The treatments were given by injection at the start of the study and again at four and 12 weeks. The participants were monitored for any adverse effects during regular clinic visits and by telephone. Before the trial began, and 14 weeks into the trial, the researchers monitored the participants’ blood pressure for 24 hours by attaching a blood pressure monitor that the participants wore while they went about their normal activities. Blood pressure was also measured in the doctor’s office. The researchers then compared blood pressure before and after the trial between the three groups.
Most people receiving the vaccines experienced mild local reactions at the site of the injection (including swelling and hardening) which went away without treatment. People receiving the higher dose of the vaccine had significantly more headaches than people in the lower dose and placebo groups. Three people in the lower dose group and seven people in the higher dose group experienced mild flu-like symptoms, and these symptoms were not seen in the placebo group. There were five serious adverse events during the trial, two in each of the vaccine groups and one in the placebo group (the nature of these events is not reported by the study). However, none of these events were judged to be related to the treatment received.
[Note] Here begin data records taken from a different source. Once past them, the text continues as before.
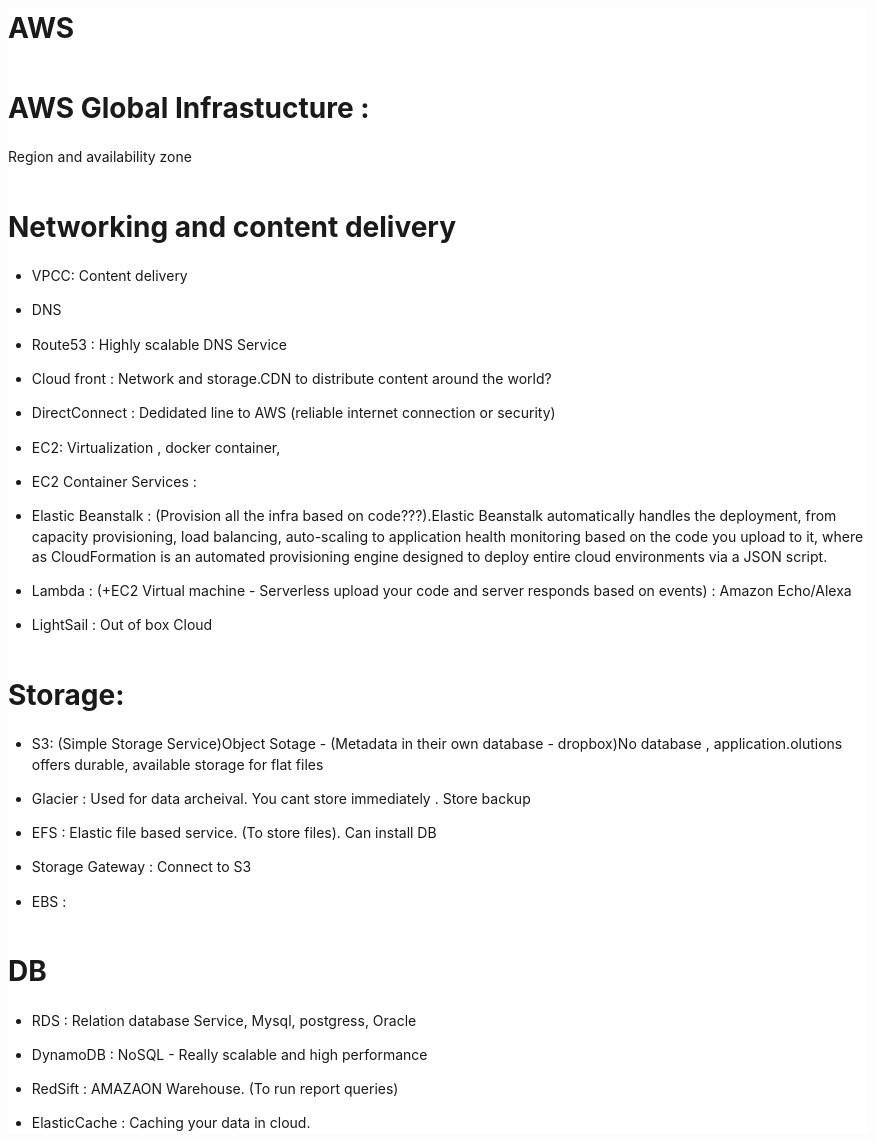 **AWS**
========

AWS Global Infrastucture :
==========================

Region and availability zone

Networking and content delivery
=================================

- VPCC: Content delivery

- DNS

- Route53 : Highly scalable DNS Service

- Cloud front : Network and storage.CDN to distribute content around the world?

- DirectConnect : Dedidated line to AWS (reliable internet connection or security)

- EC2: Virtualization , docker container,

- EC2 Container Services :

- Elastic Beanstalk : (Provision all the infra based on code???).Elastic Beanstalk automatically handles the deployment, from capacity
provisioning, load balancing, auto-scaling to application health monitoring based
on the code you upload to it, where as CloudFormation is an automated
provisioning engine designed to deploy entire cloud environments via a JSON
script.

- Lambda : (+EC2 Virtual machine - Serverless upload your code and server responds based on events) : Amazon Echo/Alexa

- LightSail : Out of box Cloud

Storage:
===========

- S3: (Simple Storage Service)Object Sotage - (Metadata in their own database - dropbox)No database , application.olutions offers durable, available storage for flat files
- Glacier : Used for data archeival. You cant store immediately . Store backup

- EFS : Elastic file based service. (To store files). Can install DB

- Storage Gateway : Connect to S3

- EBS :


DB
===========

- RDS : Relation database Service, Mysql, postgress, Oracle

- DynamoDB : NoSQL - Really scalable and high performance

- RedSift : AMAZAON Warehouse. (To run report queries)

- ElasticCache : Caching your data in cloud.
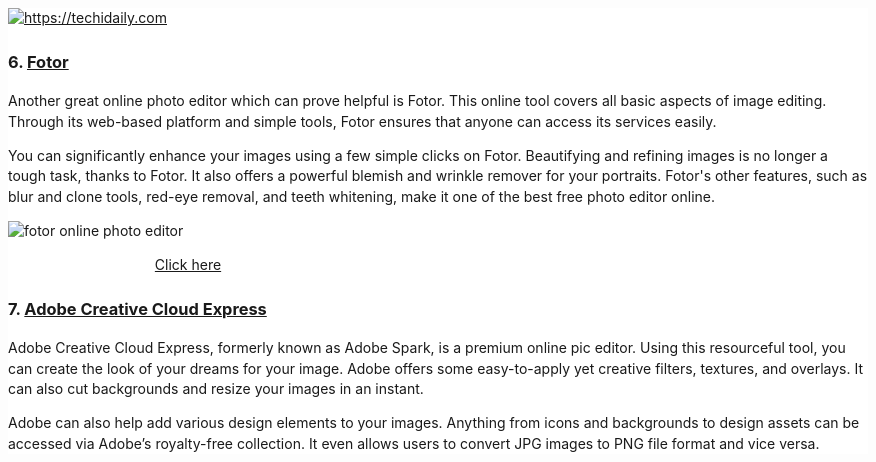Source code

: 



<a href="https://aligracehair.sjv.io/c/5597632/2135362/19272" target="_top" id="2135362">
  <img src="//a.impactradius-go.com/display-ad/19272-2135362" border="0" alt="https://techidaily.com" width="120" height="90"/>
</a>
<img height="0" width="0" src="https://aligracehair.sjv.io/i/5597632/2135362/19272" style="position:absolute;visibility:hidden;" border="0" />





### 6\. [Fotor](https://www.fotor.com/)

Another great online photo editor which can prove helpful is Fotor. This online tool covers all basic aspects of image editing. Through its web-based platform and simple tools, Fotor ensures that anyone can access its services easily.

You can significantly enhance your images using a few simple clicks on Fotor. Beautifying and refining images is no longer a tough task, thanks to Fotor. It also offers a powerful blemish and wrinkle remover for your portraits. Fotor's other features, such as blur and clone tools, red-eye removal, and teeth whitening, make it one of the best free photo editor online.

![fotor online photo editor](https://images.wondershare.com/filmora/article-images/2022/free-online-photo-editor-6.jpg)






<span id="2127886">
					<video width="576" height="1024" style="cursor:pointer"
           poster="//a.impactradius-go.com/display-clicktoplayimage/2127886.png"
           onclick="if(!this.playClicked){this.play();this.setAttribute('controls',true);this.playClicked=true;}">
	   <source src="//a.impactradius-go.com/display-ad/18498-2127886">
	   <img src="//a.impactradius-go.com/display-clicktoplayimage/2127886.png" style="border: none; height: 100%; width: 100%; object-fit: contain">
	</video>
	<div style="width:360px;text-align:center"><a href="javascript:window.open(decodeURIComponent('https%3A%2F%2Funicoeye.pxf.io%2Fc%2F5597632%2F2127886%2F18498'), '_blank');void(0);">Click here</a></div>
</span>
<img height="0" width="0" src="https://imp.pxf.io/i/5597632/2127886/18498" style="position:absolute;visibility:hidden;" border="0" />





### 7\. [Adobe Creative Cloud Express](https://www.adobe.com/express/)

Adobe Creative Cloud Express, formerly known as Adobe Spark, is a premium online pic editor. Using this resourceful tool, you can create the look of your dreams for your image. Adobe offers some easy-to-apply yet creative filters, textures, and overlays. It can also cut backgrounds and resize your images in an instant.

Adobe can also help add various design elements to your images. Anything from icons and backgrounds to design assets can be accessed via Adobe’s royalty-free collection. It even allows users to convert JPG images to PNG file format and vice versa.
Five people dropped out of the study, two in the lower dose group and three in the higher dose group. The reasons for dropping out included one case each of withdrawal of consent, adverse event (fainting) after first vaccine injection, development or vertigo and two cases that were unspecified.
From the start of the study, the researchers found that the higher dose of the vaccine (but not the lower dose) reduced average daytime systolic blood pressure significantly more than placebo. The higher dose also reduced the surge in blood pressure that is normally seen in the early morning compared with placebo. Neither dose of the vaccine resulted in significant changes in nighttime blood pressure, nor was there any difference between the groups in blood pressure measured in the doctor’s office.
The researchers concluded that the anti-angiotensin vaccine was not associated with serious side effects, and that the higher dose of the vaccine reduced daytime blood pressure in people with mild to moderate hypertension.
This was a well-designed study that indicates that vaccines may have a role to play in treating high blood pressure in the future.
However, this study mainly aimed to establish the safety of the vaccine in the short term, and larger, and longer-term studies will be needed to more fully investigate the safety and efficacy of this vaccine. These studies will also need to investigate the effects of the vaccine in people with more severe high blood pressure, and in people who have other health problems as well as hypertension. The injections may not be suitable for some of the groups of people that were excluded by this study, for example they would have to be used cautiously in people with kidney problems.
It will also need to be seen how this treatment compares to current blood pressure tablets that target the same hormone (i.e. ACE inhibitors and angiotensin II receptor blockers), and to look at whether it results in a reduction in outcomes such as heart attacks.
This shows promise, but the first step most people with high blood pressure need to take is to reduce their weight. Walking is an effective means of reducing blood pressure and is free and available now.